Doch die Viren verändern sich bisweilen schneller als die Impfstoffe. 2014 beispielsweise mutierte der zirkulierende H3N2-Stamm nach Beginn der Produktion der dagegen letztendlich unwirksamen Impfstoffe. So lag die Schutzquote der Geimpften im vergangenen Winter nach Angaben des Rot- Kreuz-Instituts (RKI) nur bei 27 statt der üblichen 40 bis 60 Prozent.
Engpässe sind nicht zu erwarten
So ist die Impfbereitschaft eher gering. Sie liegt nach RKI-Umfragen gerade einmal bei der Hälfte der über 60-Jährigen und bei den jüngeren chronisch Erkrankten unter einem Viertel. Dennoch rät RKI-Sprecherin Glasmacher trotz der letztendlichen Ungewissheit zur Impfung. „Wenn es draußen regnet und Sie haben nur einen Schirm, der lauter Löcher hat, werden Sie trotzdem immer noch weniger nass.“ Gerade bei jüngeren Menschen, die einen stärkeren Impfschutz aufbauen, könne der Wirkungsgrad auch bis zu 80 Prozent betragen.
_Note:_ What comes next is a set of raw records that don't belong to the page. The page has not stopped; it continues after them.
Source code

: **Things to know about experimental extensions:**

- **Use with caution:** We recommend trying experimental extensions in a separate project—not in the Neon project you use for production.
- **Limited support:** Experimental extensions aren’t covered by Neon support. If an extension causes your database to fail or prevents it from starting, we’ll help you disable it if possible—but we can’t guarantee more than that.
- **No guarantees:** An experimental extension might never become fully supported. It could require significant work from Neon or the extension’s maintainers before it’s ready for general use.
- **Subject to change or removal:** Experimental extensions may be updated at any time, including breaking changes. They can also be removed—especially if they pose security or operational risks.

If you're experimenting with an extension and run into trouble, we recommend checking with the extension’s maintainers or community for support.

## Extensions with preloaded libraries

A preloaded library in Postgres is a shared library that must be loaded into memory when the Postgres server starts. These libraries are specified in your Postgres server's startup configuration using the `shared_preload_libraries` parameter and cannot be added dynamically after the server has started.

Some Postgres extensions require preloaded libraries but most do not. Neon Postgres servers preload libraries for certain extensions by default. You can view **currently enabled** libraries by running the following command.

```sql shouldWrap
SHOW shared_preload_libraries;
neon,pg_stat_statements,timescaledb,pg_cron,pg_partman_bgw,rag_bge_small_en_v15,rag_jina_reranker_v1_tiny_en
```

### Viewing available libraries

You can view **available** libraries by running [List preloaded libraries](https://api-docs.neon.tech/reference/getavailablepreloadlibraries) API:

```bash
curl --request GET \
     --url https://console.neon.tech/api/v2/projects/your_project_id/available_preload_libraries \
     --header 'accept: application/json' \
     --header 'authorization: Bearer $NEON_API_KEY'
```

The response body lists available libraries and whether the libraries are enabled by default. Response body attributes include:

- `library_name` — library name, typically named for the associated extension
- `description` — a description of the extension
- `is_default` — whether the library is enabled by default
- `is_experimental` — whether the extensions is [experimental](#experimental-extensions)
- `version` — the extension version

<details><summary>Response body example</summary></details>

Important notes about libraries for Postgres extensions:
Für in Berlin lebende Flüchtlinge hatte der am stärksten frequentierte Bezirk Spandau bereits vor einigen Wochen eigene Impfstellen eingerichtet. Am vergangenen Montag wurde auch eine Impfstelle im Lageso an der Turmstraße eingerichtet. Dort hält man sich an die Empfehlung der Ständigen Impfkommission (Stiko), sagt die Sprecherin der Gesundheitsverwaltung, Regine Kneiding.
Die Neuankömmlinge erhalten zunächst die Kombi-Impfung gegen Masern, Mumps und Röteln, gefolgt von Tetanus/Diphterie. Gegen Grippe werden gemäß diesen Richtlinien nur diejenigen immunisiert, die an chronischen Erkrankungen leiden. Engpässe bei den Grippe-Impfstoffen sind deshalb trotz der hohen Zahl von Flüchtlingen nicht zu erwarten.